Затем он извлек разрисованный мешочек и открыл его:
— Это можно назвать сумкой художника. Здесь кисти и черепаховые пластинки, которыми они раскрашивают горшки. — Когда он вынул одну из них, Мэдди потрогала ее и улыбнулась.
— В других сумках одежда и мокасины, запасы еды Голодного Медведя и его хозяйственная утварь. Не похоже, что у него много имущества, но я ожидал, что у него больше постелей, да и типи побольше и лучше украшен. Выглядит все так, будто у него нет семьи.
— У него есть жена?
— Уверен, что он женился три года назад, когда я покидал это племя. По-моему, ее звали Маленькая Голубка.
Лис задумчиво всматривался в стены типи, где, как обычно, висело множество длинных резных трубок в чехлах с бахромой, лук и стрелы в колчане и мешок с боевым головным убором Голодного Медведя, закрепленный над постелью. Везде был порядок, но нигде не чувствовалось следов женских рук.
— Ну что ж, я отнесу ему эти вещи, и посмотрю, что оа собирается мне сказать.
Мэдди следила, как он собирал разрисованные мешка Голодного Медведя, и ощущала тревожный трепет. Ей очень хотелось есть, к тому же было жарко.
Отбросив дверь-клапан, Лис выбрался на фиолетовый вечерний воздух, но вскоре вернулся, чтобы забрать имущество Голодного Медведя. Затем, как бы заглянув в душу Мэдди, он сказал:
— Я могу открыть другие клапаны типи, если вам жарко. Так обычно делают летом. Вам будет намного прохладнее, но при условии, если вы ничего не имеете против любопытных взглядов ваших новых соседей.
— Пока нет, — с сожалением произнесла она, — но, вероятно, я открою этот клапан.
— Это знак приветствия для гостей, — предупредил он.
— О Лис, я в растерянности от всех этих новых правил, — с раздражением произнесла Мэдди. — Я рискну встретиться с гостями, если они будут настроены дружелюбно… А сейчас принесите мне что-нибудь поесть.
Лис принес свой мешок с едой — во время пути он лежал за сиденьем повозки, на тот случай, если им захочется перекусить. Мэдди энергично принялась за кусок вяленого мяса и в то же время следила, как Лис уходит в поселок на поиски старого друга. С любопытством и трепетом она внимательно смотрела наружу, оставаясь в тени. Дети и собаки по-прежнему бегали по поселку. Мимо прошел смеющийся мужчина, неся на спине сына. Семьи заполняли свои типи, опускали боковые заслоны, так как ночь обещала быть прохладной.

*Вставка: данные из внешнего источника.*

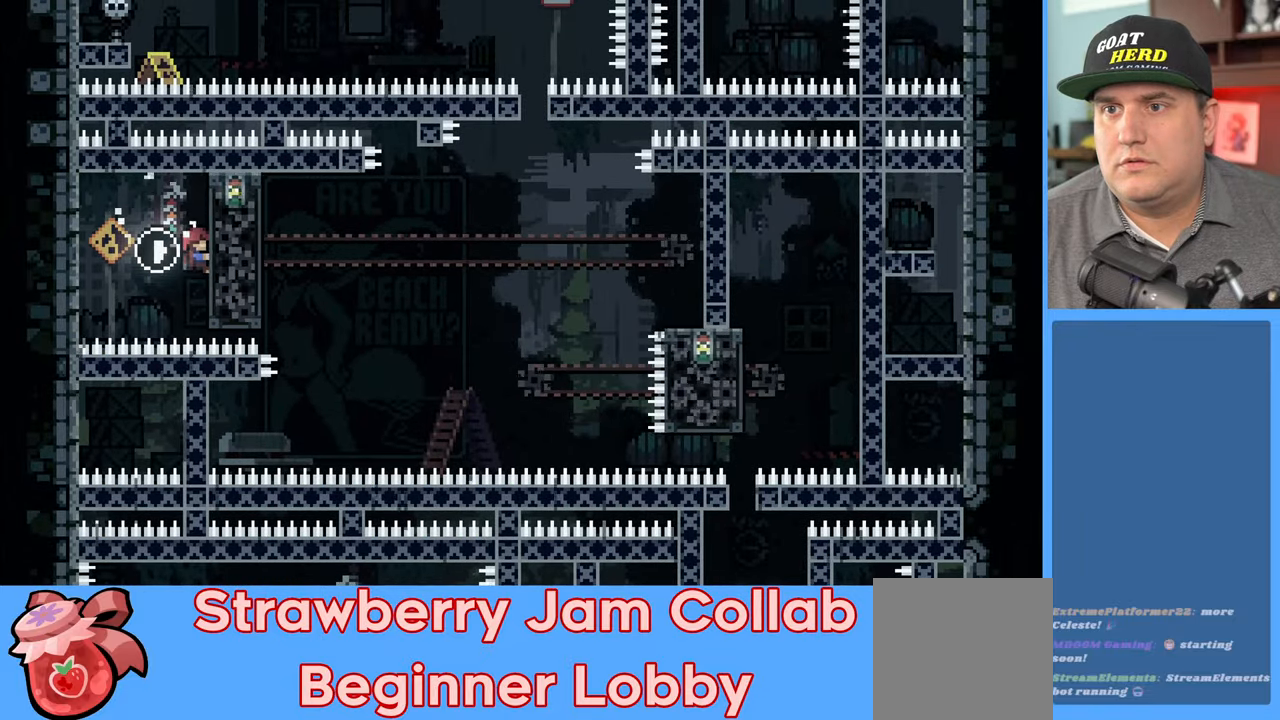
{"buttons": ["R2"], "left_stick": "center", "right_stick": "center", "events": []}
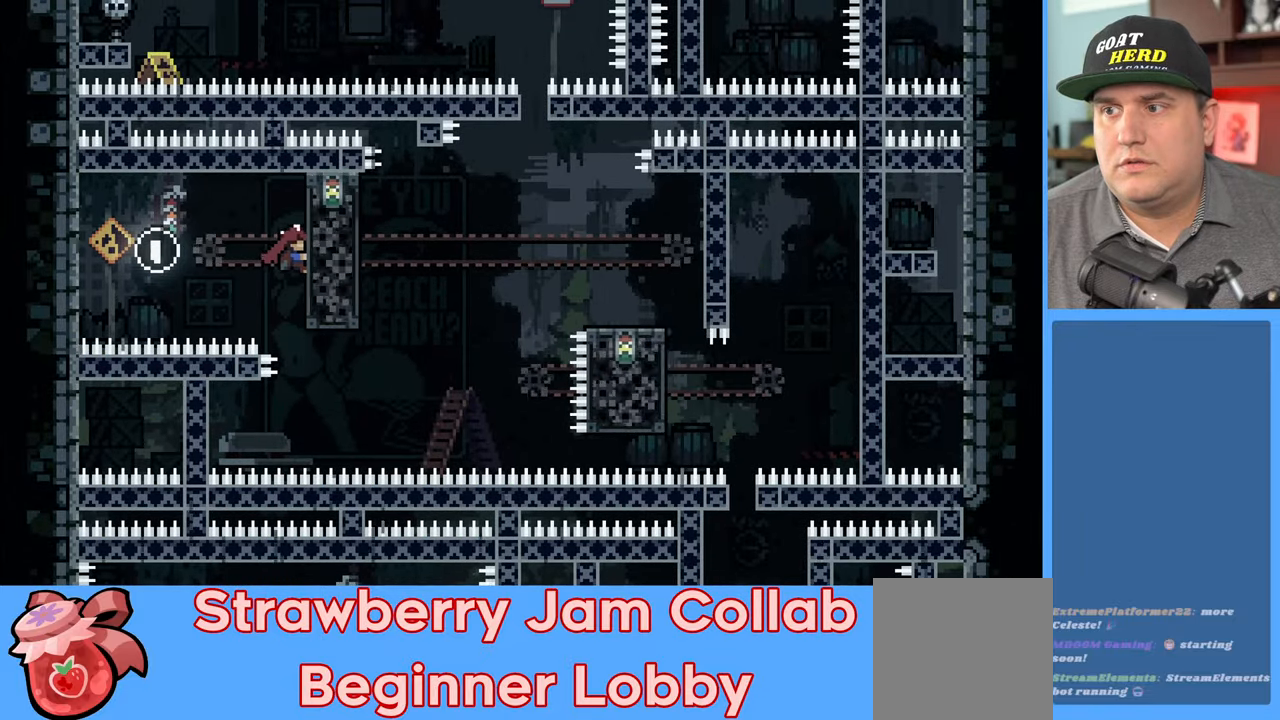
{"buttons": ["R2"], "left_stick": "center", "right_stick": "center", "events": []}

Сердце Мэдди успокоилось, и она прониклась чувством мира и гармонии. Никто не собирается нападать на нее и снимать скальп, если она опустит заслон. Подойдя ближе к входному отверстию типи, она наклонилась вперед, чтобы получше все разглядеть.
Поодаль журчал ручей, блестящие листья деревьев сверкали серебром в свете восходящей луны. Молодая женщина вела от ручья пони. Когда она приблизилась к типи Голодного Медведя, Мэдди едва сдержала тяжелый вздох. Что случилось с девушкой?

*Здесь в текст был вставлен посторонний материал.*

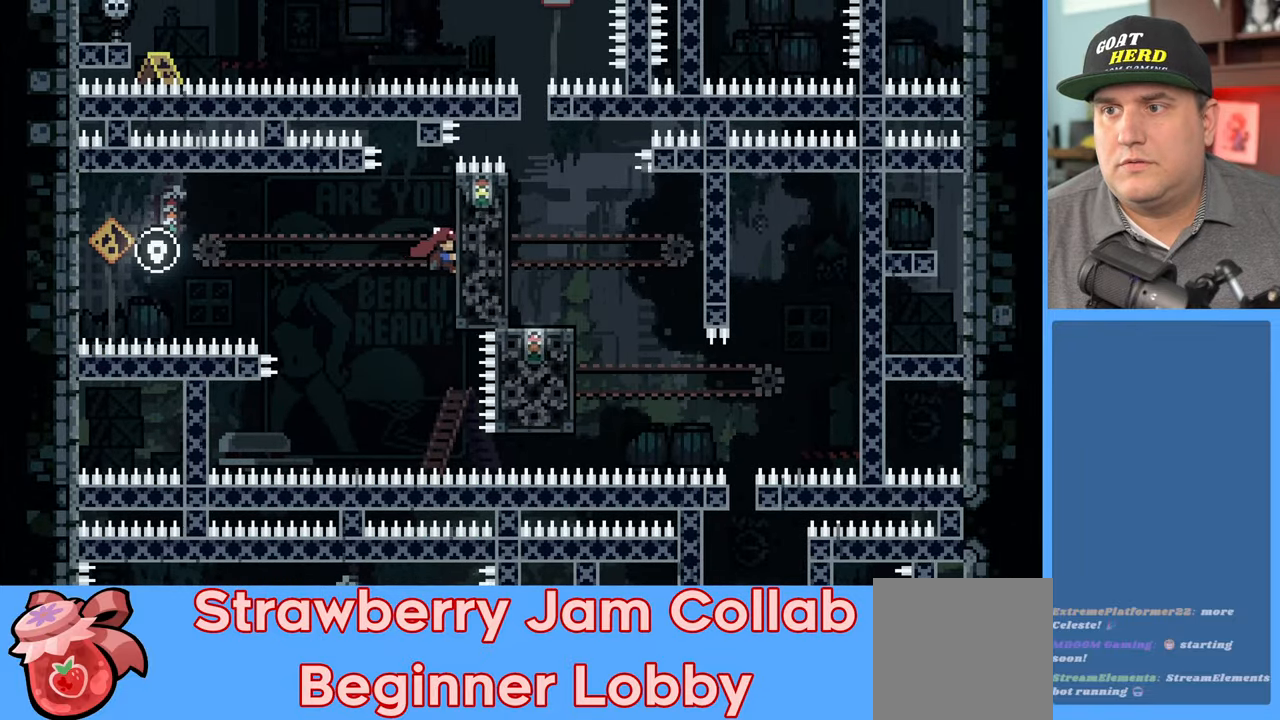
{"buttons": ["R2"], "left_stick": "center", "right_stick": "center", "events": []}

Грязная, покрытая чем-то коричнево-серым, она была в каких-то лохмотьях, всклокоченные волосы, по-видимому были давно немыты. Она что-то напевала про себя, словно сумасшедшая. Мэдди отпрянула, когда женщина проходила мимо нее, но успела заметить, она была довольно красива, несмотря на запекшуюся грязь на коже и в волосах и лохмотья, которые когда-то были одеждой из оленьей кожи. Ее стан был гибким и грациозным. Черты лица почти классически утонченные, в отличие от более широких лиц индейских женщин. Как ужасно, если она, молодая и красивая, лишилась разума!